Die inneren Spannungen des Nahen Ostens wurden von der außenpolitischen Agenda des Westens verschärft, dabei hat auch der Westen ein Interesse an einer stabilen Region. Es ist an der Zeit für eine andere Außenpolitik.

Im Irak wurde kein "Leuchtturm der Demokratie" errichtet. Und in Syrien gelang es nicht, Baschar al-Assad abzulösen. Stattdessen waren in beiden Ländern die Truppen des selbsternannten Kalifen Abu Bakr el-Baghdadi auf dem Vormarsch. Er will vollenden, was westliche Interventionen und Bürgerkriege begonnen haben: Staaten innerlich auszuhöhlen und Grenzen zu schleifen.

Aus den Trümmern weltlicher Diktaturen droht ein Unrechtsregime islamistischer Glaubenskrieger hervorzugehen. Die demokratische Mission ist gescheitert, der Arabische Frühling vergangen und die alte Ordnung der Kolonialmächte in der Levante steht vor dem Zusammenbruch.

Mehr noch: Das Schlachtfeld, in das die Sprösslinge unserer westlichen Gesellschaften als Dschihadisten ziehen, liegt an der Südostflanke der NATO, also direkt vor unserer geographischen Haustür.

Falsche Freunde, fragwürdige Interessen

Kurzum, die inneren Spannungen des Nahen Ostens wurden von der außenpolitischen Agenda des Westens verschärft, und haben diese sodann über den Haufen geworfen. Europa und die USA setzten dort auf falsche Freunde und fragwürdige Interessen.

Es waren die Golfmonarchien Saudi-Arabien und Katar, die gemeinsam mit der Türkei den militanten Widerstand gegen das syrische Regime unterstützt haben und damit auch der Terrorgruppe "Islamischer Staat" zu ihrer heutigen Macht und Schlagkraft verhalfen. So wollten diese sunnitischen Regionalmächte gegen den schiitischen Gürtel vorgehen, der sich vom Iran über Irak bis hin zum Libanon ans Mittelmeer erstreckt.

Und viel zu lange schien es auch im westlichen Interesse zu liegen, einen schwer berechenbaren Iran zu isolieren, der bei manchen Beobachtern den Anschein erweckt, den Status einer Atommacht anzustreben. Und viel zu lange hat auch der NATO-Partner Türkei mit dem Feuer gespielt und Islamisten gefördert, auch um die separatistischen Ambitionen der Kurden in den Nachbarstaaten im Keim zu ersticken.

Im Irak scheiterten die neuen schiitischen Eliten daran, einen Ausgleich mit den Anhängern des alten Regimes, so wie der sunnitischen Minderheit, anzustreben.
In Syrien stand nie das ganze Volk hinter den Forderungen der Aufständischen. Neben den Alawiten und Christen zog das urbane sunnitische Bürgertum das Assad-Regime einer unübersichtlichen politischen Zukunft vor. Die Opposition - zersplittert in einer Vielzahl von heterogenen Gruppen - bekämpfte sich schließlich gegenseitig, zum Leidwesen der syrischen Bevölkerung.

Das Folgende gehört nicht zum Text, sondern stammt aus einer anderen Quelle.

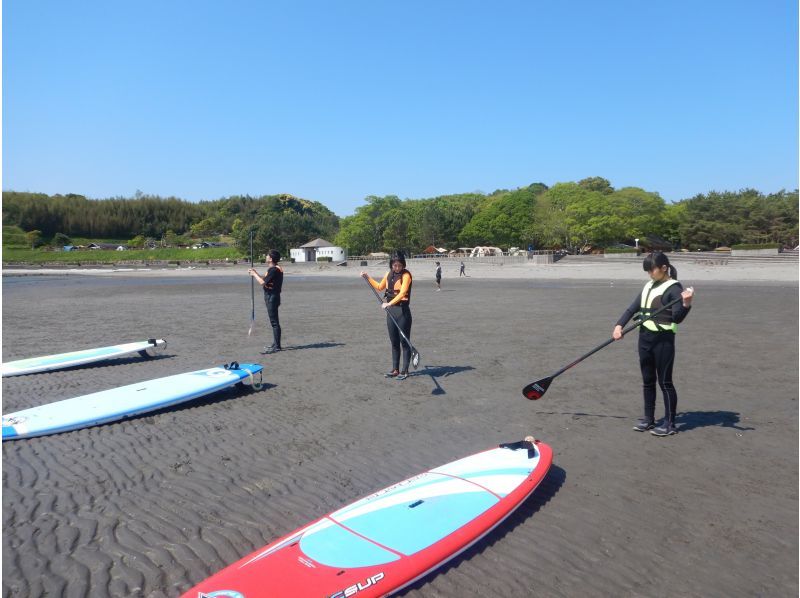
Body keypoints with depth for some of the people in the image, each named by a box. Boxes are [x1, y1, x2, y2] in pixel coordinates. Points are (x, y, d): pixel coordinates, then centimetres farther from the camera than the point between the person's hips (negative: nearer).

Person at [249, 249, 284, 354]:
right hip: (271, 297, 11)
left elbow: (262, 282, -22)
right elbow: (266, 280, 21)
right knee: (274, 322, 15)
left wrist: (254, 274, -8)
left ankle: (276, 346, -6)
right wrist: (255, 273, 18)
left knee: (274, 322, -8)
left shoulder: (273, 270, -17)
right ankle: (276, 344, 23)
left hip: (272, 297, -11)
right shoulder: (274, 269, 15)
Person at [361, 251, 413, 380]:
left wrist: (389, 303, -35)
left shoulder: (406, 275, -11)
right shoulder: (389, 274, 11)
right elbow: (380, 287, 28)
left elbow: (402, 293, -24)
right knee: (394, 342, 13)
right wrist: (368, 278, 25)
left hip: (402, 311, -7)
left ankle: (405, 371, 8)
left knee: (404, 341, 1)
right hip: (390, 311, 7)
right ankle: (395, 370, 21)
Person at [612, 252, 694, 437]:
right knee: (647, 380, 13)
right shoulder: (649, 286, 13)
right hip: (645, 338, 8)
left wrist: (686, 304, -36)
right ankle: (649, 419, 24)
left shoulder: (674, 288, -10)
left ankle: (669, 423, 10)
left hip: (663, 340, -7)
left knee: (665, 382, 0)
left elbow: (677, 318, -17)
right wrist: (619, 325, 0)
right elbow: (633, 308, 13)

Nun dämmert es dem Westen, dass er sich von scheinbar loyalen Verbündeten distanzieren sollte, die den Konflikt aus Eigennutz schürten, und dass er nun doch mit Gegnern einig werden muss, ohne die es keinen Frieden in der Region geben kann und wird. So kommen Iran und der syrische Machthaber wieder ins west-östliche Spiel.

Die bisherigen Bündnisse auf den Prüfstand stellen

Denn der Westen braucht Stabilität in der Region, will er seine Handelswege und die Ölversorgung schützen, die Sicherheit Israels gewährleistet wissen. Wie also kann daraus eine deutsche, europäische, transatlantische Außenpolitik entstehen, die nachhaltig wirkt, große Irrtümer meidet und eigene Werte nicht verrät?
Sie würde beim Schwersten beginnen, indem sie sich an das Prinzip hält, keinerlei Waffen in Konfliktregionen zu liefern, und auch das einfachste nicht verweigern, humanitäre Hilfe zu leisten.

Sie würde die bisherigen Interessen und Bündnisse auf den Prüfstand stellen, sich beispielsweise fragen, warum Riad dem Westen näher stehen sollte als Teheran. Sie würde aufhören, nur selektiv die Einhaltung von Menschenrechten einzufordern, nicht länger nach guten oder bösen, genehmen oder nicht genehmen Diktaturen unterscheiden.

Eine solche Außenpolitik würde sich um die Menschen in der Region sorgen, aber von der Illusion lösen, den Nahen Osten nach westlichem Muster politisch formen zu können.